Microsoft Office Tutorials and References
In Depth Information
When you sign up for a Microsoft Office Live account, Microsoft performs a $1
authorization check on your credit card to verify that the card information you
are using is valid and up to date. A temporary $1 charge may appear on your
online credit-card statement for a short period, but won’t appear on your
final billing statement.
Many spammers take advantage of free Yahoo! and Google e-mail accounts —
as well as Microsoft’s very own Hotmail e-mail service — and Microsoft
doesn’t want to allow that to happen. Microsoft also limits you to one account
per credit card as an added way of deterring the scoundrels in this world
from signing up for multiple accounts — and then using them for spamming
purposes.
Microsoft collects your credit-card information for another reason as well.
They are banking — literally — on the expectation that you’ll want to upgrade
from the Basics account and/or add a few of the extra services. Or they’re
hoping you’ll be so happy with adManager (Office Live’s version of “pay-per-
click”) that you’ll want to waste no time in giving Microsoft the go-ahead to
add a few more charges to your account.
What happens next year?
Typically, you need to pay a renewal fee for your domain name once a year.

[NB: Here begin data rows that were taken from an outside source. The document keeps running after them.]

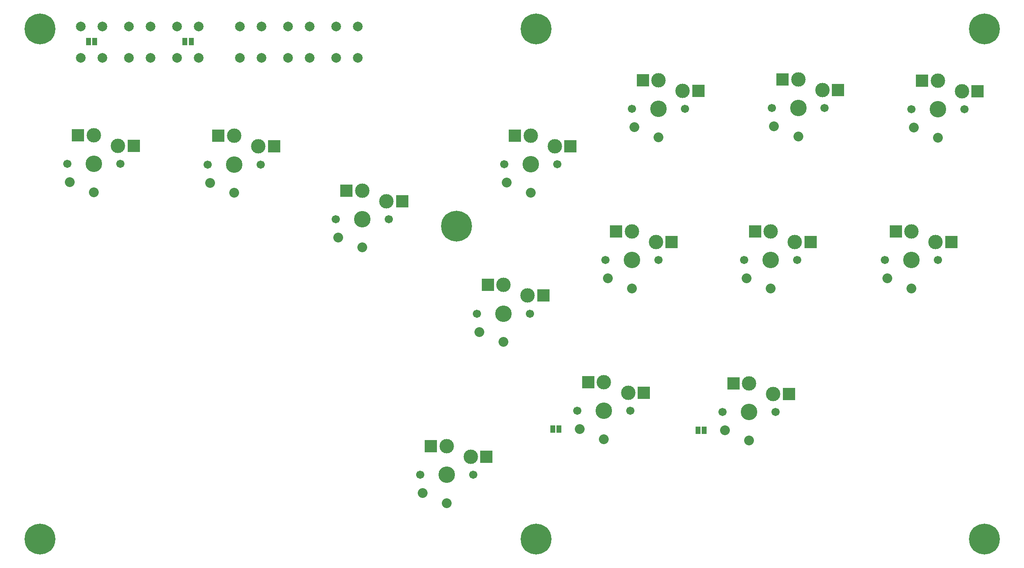
<source format=gbs>
%TF.GenerationSoftware,KiCad,Pcbnew,7.0.5*%
%TF.CreationDate,2023-08-12T18:11:27-04:00*%
%TF.ProjectId,Flatbox-rev5B,466c6174-626f-4782-9d72-657635422e6b,rev?*%
%TF.SameCoordinates,Original*%
%TF.FileFunction,Soldermask,Bot*%
%TF.FilePolarity,Negative*%
%FSLAX46Y46*%
G04 Gerber Fmt 4.6, Leading zero omitted, Abs format (unit mm)*
G04 Created by KiCad (PCBNEW 7.0.5) date 2023-08-12 18:11:27*
%MOMM*%
%LPD*%
G01*
G04 APERTURE LIST*
%ADD10C,1.701800*%
%ADD11C,3.000000*%
%ADD12C,3.429000*%
%ADD13R,2.600000X2.600000*%
%ADD14C,2.032000*%
%ADD15C,6.400000*%
%ADD16C,2.000000*%
%ADD17R,1.000000X1.500000*%
G04 APERTURE END LIST*
D10*
X81820000Y-65170000D03*
D11*
X87320000Y-59220000D03*
D12*
X87320000Y-65170000D03*
D11*
X92320000Y-61420000D03*
D10*
X92820000Y-65170000D03*
D13*
X84045000Y-59220000D03*
D14*
X87320000Y-71070000D03*
X82320000Y-68970000D03*
D13*
X95595000Y-61420000D03*
D10*
X108420000Y-76520000D03*
D11*
X113920000Y-70570000D03*
D12*
X113920000Y-76520000D03*
D11*
X118920000Y-72770000D03*
D10*
X119420000Y-76520000D03*
D13*
X110645000Y-70570000D03*
D14*
X113920000Y-82420000D03*
X108920000Y-80320000D03*
D13*
X122195000Y-72770000D03*
D10*
X125920000Y-129620000D03*
D11*
X131420000Y-123670000D03*
D12*
X131420000Y-129620000D03*
D11*
X136420000Y-125870000D03*
D10*
X136920000Y-129620000D03*
D13*
X128145000Y-123670000D03*
D14*
X131420000Y-135520000D03*
X126420000Y-133420000D03*
D13*
X139695000Y-125870000D03*
D10*
X143360000Y-65110000D03*
D11*
X148860000Y-59160000D03*
D12*
X148860000Y-65110000D03*
D11*
X153860000Y-61360000D03*
D10*
X154360000Y-65110000D03*
D13*
X145585000Y-59160000D03*
D14*
X148860000Y-71010000D03*
X143860000Y-68910000D03*
D13*
X157135000Y-61360000D03*
D10*
X169920000Y-53580000D03*
D11*
X175420000Y-47630000D03*
D12*
X175420000Y-53580000D03*
D11*
X180420000Y-49830000D03*
D10*
X180920000Y-53580000D03*
D13*
X172145000Y-47630000D03*
D14*
X175420000Y-59480000D03*
X170420000Y-57380000D03*
D13*
X183695000Y-49830000D03*
D10*
X198890000Y-53460000D03*
D11*
X204390000Y-47510000D03*
D12*
X204390000Y-53460000D03*
D11*
X209390000Y-49710000D03*
D10*
X209890000Y-53460000D03*
D13*
X201115000Y-47510000D03*
D14*
X204390000Y-59360000D03*
X199390000Y-57260000D03*
D13*
X212665000Y-49710000D03*
D10*
X227860000Y-53700000D03*
D11*
X233360000Y-47750000D03*
D12*
X233360000Y-53700000D03*
D11*
X238360000Y-49950000D03*
D10*
X238860000Y-53700000D03*
D13*
X230085000Y-47750000D03*
D14*
X233360000Y-59600000D03*
X228360000Y-57500000D03*
D13*
X241635000Y-49950000D03*
D10*
X137750000Y-96150000D03*
D11*
X143250000Y-90200000D03*
D12*
X143250000Y-96150000D03*
D11*
X148250000Y-92400000D03*
D10*
X148750000Y-96150000D03*
D13*
X139975000Y-90200000D03*
D14*
X143250000Y-102050000D03*
X138250000Y-99950000D03*
D13*
X151525000Y-92400000D03*
D10*
X164360000Y-85040000D03*
D11*
X169860000Y-79090000D03*
D12*
X169860000Y-85040000D03*
D11*
X174860000Y-81290000D03*
D10*
X175360000Y-85040000D03*
D13*
X166585000Y-79090000D03*
D14*
X169860000Y-90940000D03*
X164860000Y-88840000D03*
D13*
X178135000Y-81290000D03*
D10*
X193210000Y-85040000D03*
D11*
X198710000Y-79090000D03*
D12*
X198710000Y-85040000D03*
D11*
X203710000Y-81290000D03*
D10*
X204210000Y-85040000D03*
D13*
X195435000Y-79090000D03*
D14*
X198710000Y-90940000D03*
X193710000Y-88840000D03*
D13*
X206985000Y-81290000D03*
D10*
X222420000Y-85040000D03*
D11*
X227920000Y-79090000D03*
D12*
X227920000Y-85040000D03*
D11*
X232920000Y-81290000D03*
D10*
X233420000Y-85040000D03*
D13*
X224645000Y-79090000D03*
D14*
X227920000Y-90940000D03*
X222920000Y-88840000D03*
D13*
X236195000Y-81290000D03*
D15*
X47000000Y-37000000D03*
X47000000Y-143000000D03*
X243000000Y-143000000D03*
X243000000Y-37000000D03*
D10*
X52725000Y-65050000D03*
D11*
X58225000Y-59100000D03*
D12*
X58225000Y-65050000D03*
D11*
X63225000Y-61300000D03*
D10*
X63725000Y-65050000D03*
D13*
X54950000Y-59100000D03*
D14*
X58225000Y-70950000D03*
X53225000Y-68850000D03*
D13*
X66500000Y-61300000D03*
D15*
X150000000Y-37000000D03*
D16*
X88500000Y-43000000D03*
X88500000Y-36500000D03*
X93000000Y-43000000D03*
X93000000Y-36500000D03*
X65500000Y-43000000D03*
X65500000Y-36500000D03*
X70000000Y-43000000D03*
X70000000Y-36500000D03*
X98500000Y-43000000D03*
X98500000Y-36500000D03*
X103000000Y-43000000D03*
X103000000Y-36500000D03*
D10*
X158584000Y-116332000D03*
D11*
X164084000Y-110382000D03*
D12*
X164084000Y-116332000D03*
D11*
X169084000Y-112582000D03*
D10*
X169584000Y-116332000D03*
D13*
X160809000Y-110382000D03*
D14*
X164084000Y-122232000D03*
X159084000Y-120132000D03*
D13*
X172359000Y-112582000D03*
D10*
X188718111Y-116586000D03*
D11*
X194218111Y-110636000D03*
D12*
X194218111Y-116586000D03*
D11*
X199218111Y-112836000D03*
D10*
X199718111Y-116586000D03*
D13*
X190943111Y-110636000D03*
D14*
X194218111Y-122486000D03*
X189218111Y-120386000D03*
D13*
X202493111Y-112836000D03*
D16*
X108500000Y-43000000D03*
X108500000Y-36500000D03*
X113000000Y-43000000D03*
X113000000Y-36500000D03*
D15*
X133500000Y-78000000D03*
X150000000Y-143000000D03*
D16*
X75500000Y-43000000D03*
X75500000Y-36500000D03*
X80000000Y-43000000D03*
X80000000Y-36500000D03*
X55500000Y-43000000D03*
X55500000Y-36500000D03*
X60000000Y-43000000D03*
X60000000Y-36500000D03*
D17*
X153434000Y-120132000D03*
X154734000Y-120132000D03*
X58420000Y-39624000D03*
X57120000Y-39624000D03*
X183568111Y-120386000D03*
X184868111Y-120386000D03*
X78420000Y-39624000D03*
X77120000Y-39624000D03*
M02*

</source>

The
good news is that Microsoft automatically picks up the tab for your renewal fee
for you as long as you continue to subscribe to Office Live. And, if you already
own a domain name and wish to transfer it to Office Live, Microsoft pays for
any future renewals.
By now you’re probably wondering what happens to your domain name if you
decide not to continue with Office Live. Legally, that domain name belongs to
you. If you cancel the Office Live service, you maintain full control of your
domain name — but you’ll have to transfer your Web site to another hosting
service. You are also responsible for paying the new company to host your
Web site, as well as for paying the annual registration fee.